The expected scores for nodes related to "a" would be:

score_n = sum_over_n(weight_n-1n / (depth_n * total_N_from_a_to_n))
score_b = w_ab / (1 * 1) = 1 / 1 = 1
score_c = w_ac / (1 * 1) = 3 / 1 = 3
score_d = (w_ab / (1 * 2)) + (w_bd / (2 * 2)) = 1/2 + 3/4 = 5/4
score_e = (w_ab / (1 * 3)) + (w_bd / (2 * 3)) + (w_de / (3 * 3)) = 1/3 + 3/6 + 9/9 = 11/6

And thus, the result should be the corresponding nodes ordered decreasingly:

c e d b

I'm new to TinkerPop and Gremlin and I've been trying a combination of the repeat and sack steps without luck. The plan until now has been to accumulate the step in a sack for each traversal, to emit the score and node, and finally sort by score, but I'm worried about potential performance issues associated to the process.

1
Can you add the queries you tried but didn't work. It may be easier to start from where you are than from scratch. - Alaa Mahmoud
Furthermore it would be beneficial if you could provide a sample graph and an expected result. - Daniel Kuppitz
@DanielKuppitz I've added an example and expected result :) - Jesuspc
@AlaaMahmoud My query is still far from working so it's not worth sharing. Even though I've added an example in the description. - Jesuspc

1 Answers

1
votes

Not the easiest traversal to start with TinkerPop. First thing I've changed is the data type for weights.

graph = TinkerGraph.open()
g = graph.traversal()
a = g.addV('name','a').next()
b = g.addV('name','b').next()
c = g.addV('name','c').next()
d = g.addV('name','d').next()
e = g.addV('name','e').next()
a.addEdge('conn', b, 'weight', 1f)
a.addEdge('conn', c, 'weight', 3f)
b.addEdge('conn', d, 'weight', 3f)
d.addEdge('conn', e, 'weight', 9f)

This was necessary to get rid of rounding errors.
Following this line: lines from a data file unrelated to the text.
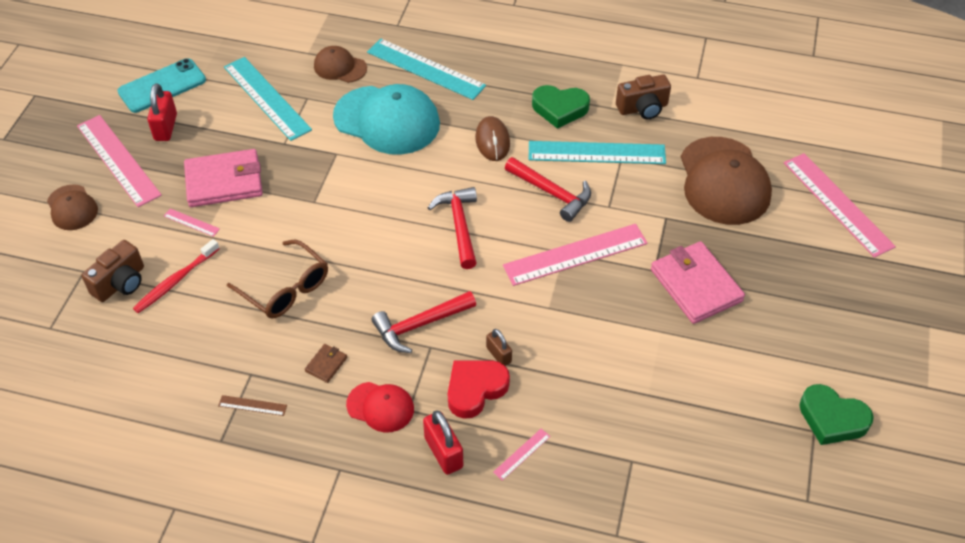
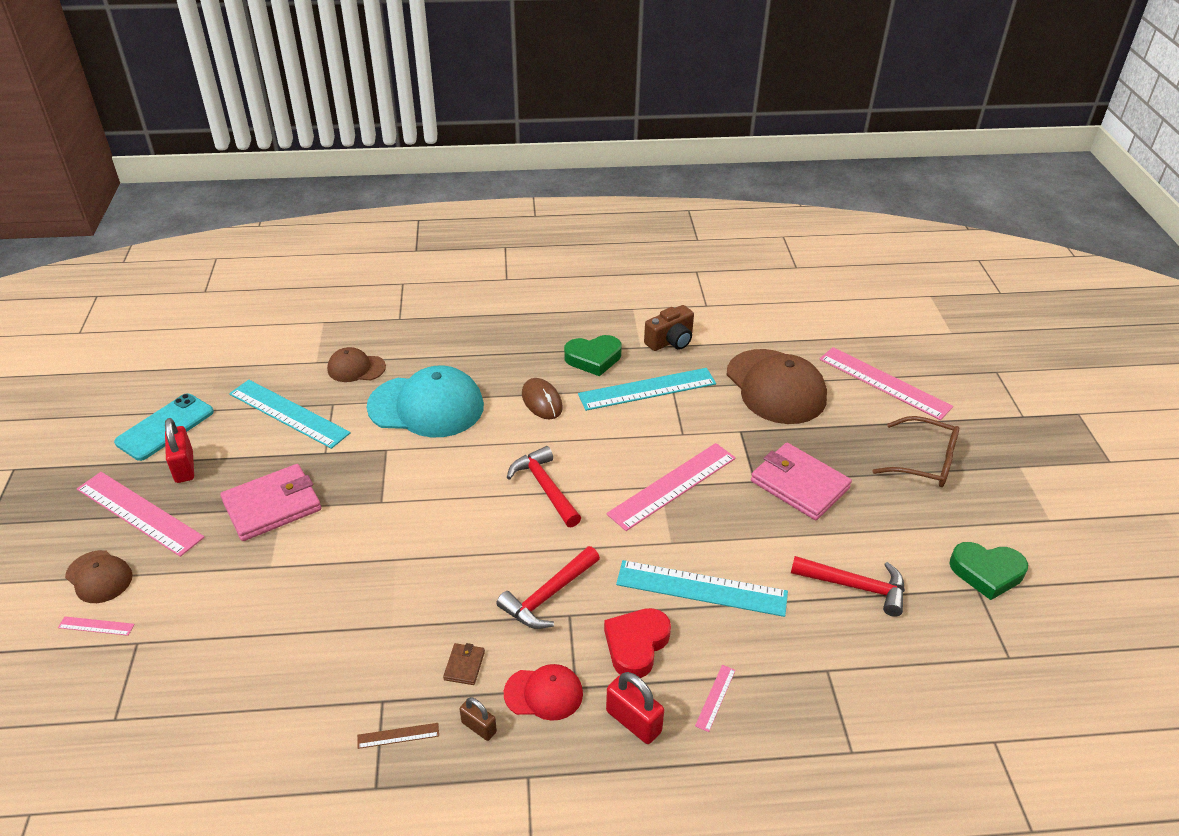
camera: 20 degrees left, 10 degrees down
brown camera [82,240,144,302] -> none
red toothbrush [133,239,220,313] -> none
pink ruler [164,209,220,237] -> pink ruler moved to [58,616,135,636]
brown glasses [227,240,328,319] -> brown glasses moved to [872,416,959,487]
turquoise ruler [367,38,486,100] -> turquoise ruler moved to [616,560,788,617]
brown padlock [486,329,512,366] -> brown padlock moved to [460,697,497,741]
red hammer [505,157,591,222] -> red hammer moved to [791,556,905,617]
It could also be done as part of the traversal, but I didn't want to add even more steps as it already became complex enough:

gremlin> g.withSack(0).V().has("name","a").
           repeat(outE("conn").as("e").values("weight").as("w").
                  sack(assign).by(loops()).sack(sum).by(constant(1)).sack().as("l").
                  select("e").inV().as("v").select("v","w","l").as("x").select("v")).emit().
           select(all, "x").as("x").
           count(local).as("c").select("x").
           map(unfold().sack(assign).by(select("w")).
                        sack(div).by(select("l")).
                        sack(div).by(select("c")).sack().fold()).
           project("score","v").by(sum(local)).by(select("x").tail(local, 1).select("v")).
           order().by(select("score"), decr).select("v").values("name")
==>c
==>e
==>d
==>b

UPDATE

What follows is a working traversal for TP 3.0.1:

gremlin> Gremlin.version()
==>3.0.1-incubating
gremlin> g.withSack(0D).V().has("name","a").
           repeat(outE("conn").as("e").values("weight").as("w").
                  select(all,"w").count(local).as("l").
                  select(last,"e").inV().as("v").select(last,"v","w","l").as("x").select("v")).emit().
           select(all,"x").as("x").
           count(local).as("c").select(last,"x").
           map(unfold().as("m").select("w").sack(sum).
               select(last,"m").select("l").sack(div).
               select(last,"m").select("c").sack(div).sack().fold()).as("score").
           select(last, "score","x").by(sum(local)).by(tail(local, 1).select("v")).
           order().by(select("score"), decr).select("x").values("name")
==>c
==>e
==>d
==>b

The only good thing about this traversal is, that the weight properties don't have to have another data type - int works fine.